The inside of CH8, an Intel facility in the Phoenix suburb of Chandler, Arizona, is packed with equipment for manufacturing the substrates that lie beneath processors and other packaging technology. It’s where Intel developed its EMIB (embedded multidie interconnect bridge) technology in past years and is working on glass substrates today.

This stack of organic substrates in Intel’s CH8 facility shows a technology for packaging processors that caught on more than two decades ago. It uses an epoxy resin to connect processors to the their circuit boards. Organic substrates largely replaced ceramic substrates, and Intel and analysts expect glass will replace organic substrates in many situations.

For its glass substrates, Intel reuses the 510x515mm substrate panel sizes that earlier substrates use. This substrate panel will be sliced up, one rectangle per test processor.

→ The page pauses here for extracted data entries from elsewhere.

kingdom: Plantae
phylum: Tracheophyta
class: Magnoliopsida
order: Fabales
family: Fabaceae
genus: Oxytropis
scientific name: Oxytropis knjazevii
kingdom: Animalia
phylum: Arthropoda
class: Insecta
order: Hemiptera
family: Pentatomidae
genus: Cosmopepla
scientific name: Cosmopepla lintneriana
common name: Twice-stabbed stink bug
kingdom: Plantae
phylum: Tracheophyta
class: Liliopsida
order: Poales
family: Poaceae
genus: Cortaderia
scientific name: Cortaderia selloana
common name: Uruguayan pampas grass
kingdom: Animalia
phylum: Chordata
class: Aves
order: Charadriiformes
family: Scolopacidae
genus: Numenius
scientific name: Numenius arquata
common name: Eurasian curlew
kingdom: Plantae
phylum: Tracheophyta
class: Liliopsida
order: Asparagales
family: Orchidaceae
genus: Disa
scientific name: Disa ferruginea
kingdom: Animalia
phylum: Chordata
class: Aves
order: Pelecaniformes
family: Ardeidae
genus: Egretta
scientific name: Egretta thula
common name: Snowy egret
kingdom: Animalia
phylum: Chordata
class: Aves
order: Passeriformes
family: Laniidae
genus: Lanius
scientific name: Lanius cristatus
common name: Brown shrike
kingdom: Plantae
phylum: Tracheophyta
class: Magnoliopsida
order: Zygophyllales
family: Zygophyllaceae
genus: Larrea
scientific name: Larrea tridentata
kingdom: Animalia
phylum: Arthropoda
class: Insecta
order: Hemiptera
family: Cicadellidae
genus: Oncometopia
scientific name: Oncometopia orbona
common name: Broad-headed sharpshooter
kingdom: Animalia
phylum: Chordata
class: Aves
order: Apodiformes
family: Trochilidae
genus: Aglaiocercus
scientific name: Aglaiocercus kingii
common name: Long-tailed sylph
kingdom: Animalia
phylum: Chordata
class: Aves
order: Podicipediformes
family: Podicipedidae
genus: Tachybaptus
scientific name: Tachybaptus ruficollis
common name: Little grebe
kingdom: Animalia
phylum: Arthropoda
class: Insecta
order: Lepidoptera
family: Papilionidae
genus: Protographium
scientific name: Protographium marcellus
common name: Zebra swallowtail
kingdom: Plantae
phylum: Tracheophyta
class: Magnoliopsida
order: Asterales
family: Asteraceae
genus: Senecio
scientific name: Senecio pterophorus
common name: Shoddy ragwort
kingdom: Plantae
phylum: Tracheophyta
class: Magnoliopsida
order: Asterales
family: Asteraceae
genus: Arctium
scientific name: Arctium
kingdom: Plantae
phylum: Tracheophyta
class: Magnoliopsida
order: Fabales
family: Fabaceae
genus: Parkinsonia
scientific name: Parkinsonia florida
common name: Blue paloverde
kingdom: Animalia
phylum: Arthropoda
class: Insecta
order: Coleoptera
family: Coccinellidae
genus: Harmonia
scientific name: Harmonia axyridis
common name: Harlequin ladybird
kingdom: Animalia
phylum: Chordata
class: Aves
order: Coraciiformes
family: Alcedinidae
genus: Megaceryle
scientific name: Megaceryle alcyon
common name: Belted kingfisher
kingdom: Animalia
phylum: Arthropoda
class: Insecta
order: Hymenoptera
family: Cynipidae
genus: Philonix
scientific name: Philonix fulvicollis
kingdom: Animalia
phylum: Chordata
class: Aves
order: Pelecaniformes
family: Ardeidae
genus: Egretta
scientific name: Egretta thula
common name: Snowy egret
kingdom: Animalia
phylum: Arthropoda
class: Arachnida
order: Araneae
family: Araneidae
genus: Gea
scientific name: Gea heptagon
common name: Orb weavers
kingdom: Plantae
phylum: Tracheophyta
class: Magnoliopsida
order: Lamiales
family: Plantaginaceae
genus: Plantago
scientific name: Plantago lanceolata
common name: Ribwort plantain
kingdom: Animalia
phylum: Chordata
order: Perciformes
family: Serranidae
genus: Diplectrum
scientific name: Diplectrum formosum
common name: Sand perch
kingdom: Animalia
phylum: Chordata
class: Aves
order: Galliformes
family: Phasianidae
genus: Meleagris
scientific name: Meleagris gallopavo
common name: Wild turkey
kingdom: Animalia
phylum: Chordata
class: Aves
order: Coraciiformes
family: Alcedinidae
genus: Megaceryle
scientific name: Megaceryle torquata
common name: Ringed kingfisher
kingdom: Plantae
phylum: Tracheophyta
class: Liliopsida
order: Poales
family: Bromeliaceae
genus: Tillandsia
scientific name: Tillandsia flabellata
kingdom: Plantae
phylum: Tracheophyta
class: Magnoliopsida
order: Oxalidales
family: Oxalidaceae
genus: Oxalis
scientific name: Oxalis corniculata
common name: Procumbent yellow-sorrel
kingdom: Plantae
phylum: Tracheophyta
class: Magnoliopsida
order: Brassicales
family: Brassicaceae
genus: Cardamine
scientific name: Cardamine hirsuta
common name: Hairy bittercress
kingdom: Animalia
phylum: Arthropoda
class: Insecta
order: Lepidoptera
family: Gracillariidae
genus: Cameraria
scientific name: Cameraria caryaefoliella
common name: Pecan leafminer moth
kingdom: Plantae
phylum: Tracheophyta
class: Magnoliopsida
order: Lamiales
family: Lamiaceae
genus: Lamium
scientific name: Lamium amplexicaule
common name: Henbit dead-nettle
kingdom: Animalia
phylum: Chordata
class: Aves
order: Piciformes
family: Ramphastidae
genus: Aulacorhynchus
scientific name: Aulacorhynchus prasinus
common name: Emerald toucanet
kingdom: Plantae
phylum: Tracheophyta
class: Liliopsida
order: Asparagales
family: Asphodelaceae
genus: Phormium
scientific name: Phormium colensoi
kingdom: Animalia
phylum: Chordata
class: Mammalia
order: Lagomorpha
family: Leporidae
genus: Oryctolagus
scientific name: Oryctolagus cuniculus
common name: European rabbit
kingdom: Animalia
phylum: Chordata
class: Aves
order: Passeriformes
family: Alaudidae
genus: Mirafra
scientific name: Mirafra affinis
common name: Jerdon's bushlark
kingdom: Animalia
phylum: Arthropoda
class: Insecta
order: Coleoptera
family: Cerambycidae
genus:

A real-world example of Intel’s packaging technology is Intel’s Sapphire Rapids, a large Xeon processor for data centers. Intel combines four CPU tiles, each also called a die or chiplet, into one larger processor. Intel’s EMIB (embedded multidie interconnect bridge), a thin sliver of silicon underneath the edges where the tiles abut, supply data links across the processor so it behaves like one larger unit.

The package that houses the four Sapphire Rapids chiplets is studded with thousands of small electrical contacts for communication and power. The lighter-colored rectangles along the central crosshair shape are where EMIB communication bridges will be placed for communication links across the chiplets.

This processor test package shows how Intel can link a cluster of chiplets into one larger processor. The individual chiplets can be made by different companies, with different manufacturing processes optimal for each one’s cost and performance.

The bottom of the Sapphire Rapids Xeon chip is covered with thousands of tiny metal contact patches for data and power links. This whole package will be pressed with hundreds of pounds of force onto a circuit board to ensure good electrical contacts.

This closeup photo of the bottom of the Sapphire Rapids Xeon server chip shows how densely packed the metal contact patches are for data and power links.

This is a 300mm silicon wafer, tiled with hundreds of slivers of silicon, each a tiny bridge to be tucked under adjoining processor chiplets to serve as a communications link. They’re a key part of Intel’s EMIB packaging technology.

A 300mm wafer is tiled with hundreds of slivers of silicon, each a tiny silicon communication link between pairs of chiplets. Intel developed the technology, called EMIB, to help make larger processors like its Sapphire Rapids server product.

This plastic case houses a stack of metal heat spreaders made of nickel-plated copper. These “lids” are fitted to the top of server processors to conduct away heat to air- or water-cooling systems. Modern data center processors can draw a whopping 700 watts of power, and Intel sees kilowatt chips on the horizon, so there’s a lot of heat to get rid of. The dense metal is hard to heft with just one hand.

CNET reporter Stephen Shankland is reflected in a 300mm silicon wafer.